NTSB Identification: WPR14CA086
14 CFR Part 91: General Aviation
Accident occurred Friday, January 03, 2014 in Shaw Island, WA
Probable Cause Approval Date: 05/05/2014
Aircraft: DEHAVILLAND BEAVER DHC 2 MK.1, registration: N5484U
Injuries: 1 Minor.

NTSB investigators used data provided by various entities, including, but not limited to, the Federal Aviation Administration and/or the operator and did not travel in support of this investigation to prepare this aircraft accident report.

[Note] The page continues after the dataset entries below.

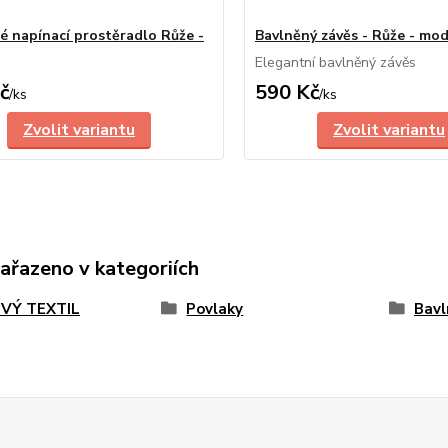
é napínací prostěradlo Růže -
Bavlněný závěs - Růže - mo
Elegantní bavlněný závěs
č
590 Kč
/
ks
/
ks
Zvolit variantu
Zvolit variantu
zařazeno v kategoriích
VÝ TEXTIL
Povlaky
Bavl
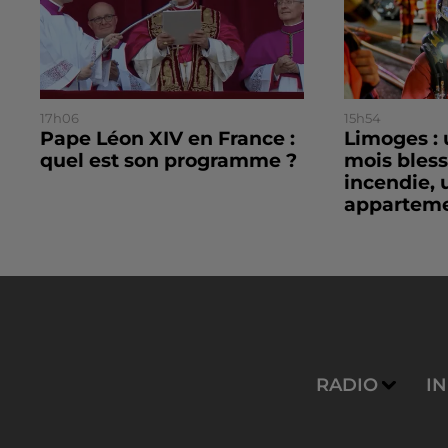
17h06
15h54
Pape Léon XIV en France :
Limoges : 
quel est son programme ?
mois bles
incendie, 
apparteme
RADIO
I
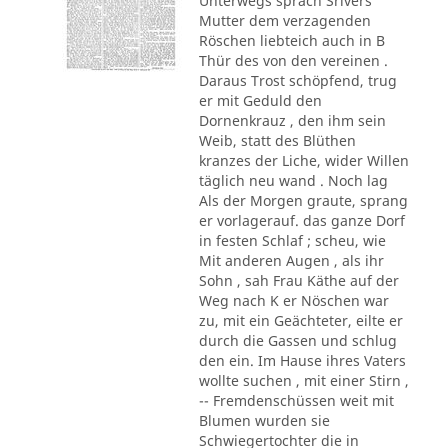
Unterwegs sprach Srivers
Mutter dem verzagenden
Röschen liebteich auch in B
Thür des von den vereinen .
Daraus Trost schöpfend, trug
er mit Geduld den
Dornenkrauz , den ihm sein
Weib, statt des Blüthen
kranzes der Liche, wider Willen
täglich neu wand . Noch lag
Als der Morgen graute, sprang
er vorlagerauf. das ganze Dorf
in festen Schlaf ; scheu, wie
Mit anderen Augen , als ihr
Sohn , sah Frau Käthe auf der
Weg nach K er Nöschen war
zu, mit ein Geächteter, eilte er
durch die Gassen und schlug
den ein. Im Hause ihres Vaters
wollte suchen , mit einer Stirn ,
-- Fremdenschüssen weit mit
Blumen wurden sie
Schwiegertochter die in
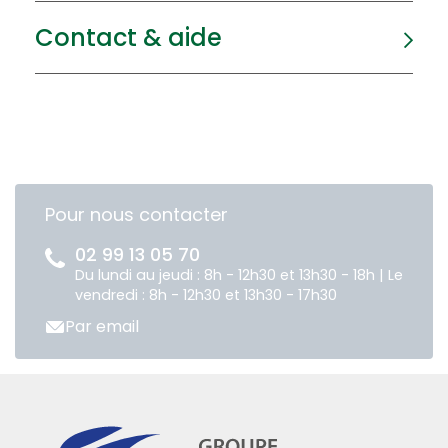
Contact & aide
Pour nous contacter
02 99 13 05 70
Du lundi au jeudi : 8h - 12h30 et 13h30 - 18h | Le
vendredi : 8h - 12h30 et 13h30 - 17h30
Par email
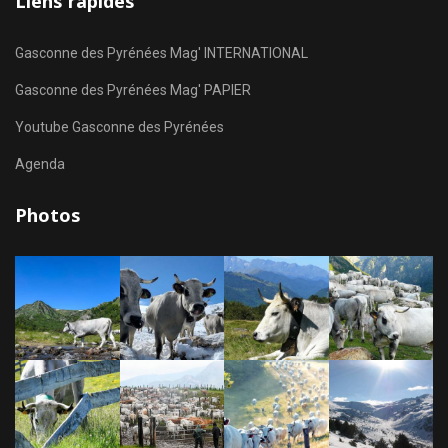
Liens rapides
Gasconne des Pyrénées Mag' INTERNATIONAL
Gasconne des Pyrénées Mag' PAPIER
Youtube Gasconne des Pyrénées
Agenda
Photos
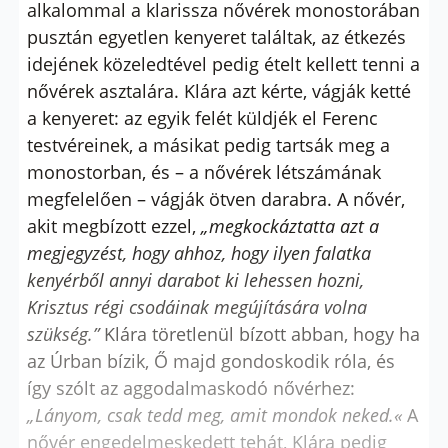
alkalommal a klarissza nővérek monostorában
pusztán egyetlen kenyeret találtak, az étkezés
idejének közeledtével pedig ételt kellett tenni a
nővérek asztalára. Klára azt kérte, vágják ketté
a kenyeret: az egyik felét küldjék el Ferenc
testvéreinek, a másikat pedig tartsák meg a
monostorban, és – a nővérek létszámának
megfelelően – vágják ötven darabra. A nővér,
akit megbízott ezzel,
„megkockáztatta azt a
megjegyzést, hogy ahhoz, hogy ilyen falatka
kenyérből annyi darabot ki lehessen hozni,
Krisztus régi csodáinak megújítására volna
szükség.”
Klára töretlenül bízott abban, hogy ha
az Úrban bízik, Ő majd gondoskodik róla, és
így szólt az aggodalmaskodó nővérhez:
„Lányom, csak tedd meg, amit mondok neked.«
A
nővér engedelmeskedett tehát, Klára pedig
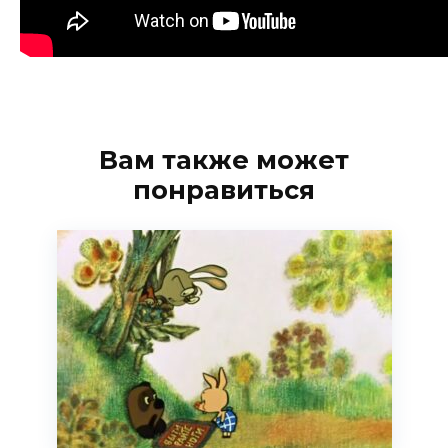
Вам также может
понравиться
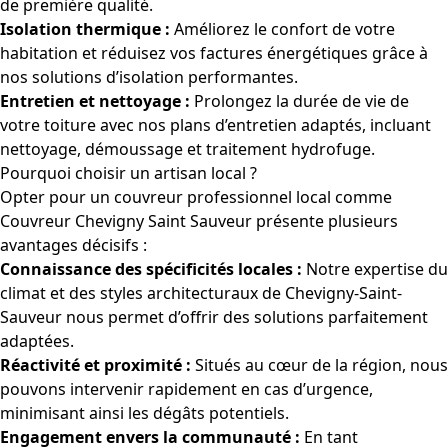
de première qualité.
Isolation thermique :
Améliorez le confort de votre
habitation et réduisez vos factures énergétiques grâce à
nos solutions d’isolation performantes.
Entretien et nettoyage :
Prolongez la durée de vie de
votre toiture avec nos plans d’entretien adaptés, incluant
nettoyage, démoussage et traitement hydrofuge.
Pourquoi choisir un artisan local ?
Opter pour un couvreur professionnel local comme
Couvreur Chevigny Saint Sauveur présente plusieurs
avantages décisifs :
Connaissance des spécificités locales :
Notre expertise du
climat et des styles architecturaux de Chevigny-Saint-
Sauveur nous permet d’offrir des solutions parfaitement
adaptées.
Réactivité et proximité :
Situés au cœur de la région, nous
pouvons intervenir rapidement en cas d’urgence,
minimisant ainsi les dégâts potentiels.
Engagement envers la communauté :
En tant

The pilot was departing on a personal local flight from a narrow, tree-lined, private airstrip, located on a small island, in a single-engine, amphibious float-equipped airplane. After lifting off, as he approached the departure end of the runway, the airplane suddenly rolled left into the trees. The airplane came to rest at the base of the trees, standing on its nose and float tips. The pilot said there were no known preaccident mechanical anomalies with the airplane, and that he thought either the flap system or aileron system had malfunctioned causing the abrupt left roll. The airplane sustained substantial damage to both wings and the fuselage.

The pilot reported that when he took off the wind was calm. A resident of the island, who was working outside, heard and responded to the accident. He said the wind at his residence was gusty and varying in direction. The departure end of the runway is over a bay, and he said there were whitecaps on the bay when he arrived at the accident site.

Two islands, one to the north and one to the west of the accident island, have automated weather reporting stations. The island to the north was reporting wind at 12 knots gusting to 20 knots. The island to the west was reporting calm wind.

On site documentation revealed there was a break in the tree-line along the right side of the runway, about the same area where the loss of control occurred. A commercial airplane operator reported that he suspended flight operations to neighboring islands the afternoon of the accident, due to wind/wind shear.

A postaccident examination of the airframe did not reveal any mechanical malfunctions or failures that would have precluded normal operation.

The National Transportation Safety Board determines the probable cause(s) of this accident as follows:
  • The pilot's failure to maintain directional control during takeoff in variable wind conditions, resulting in a collision with trees lining the left side of the runway.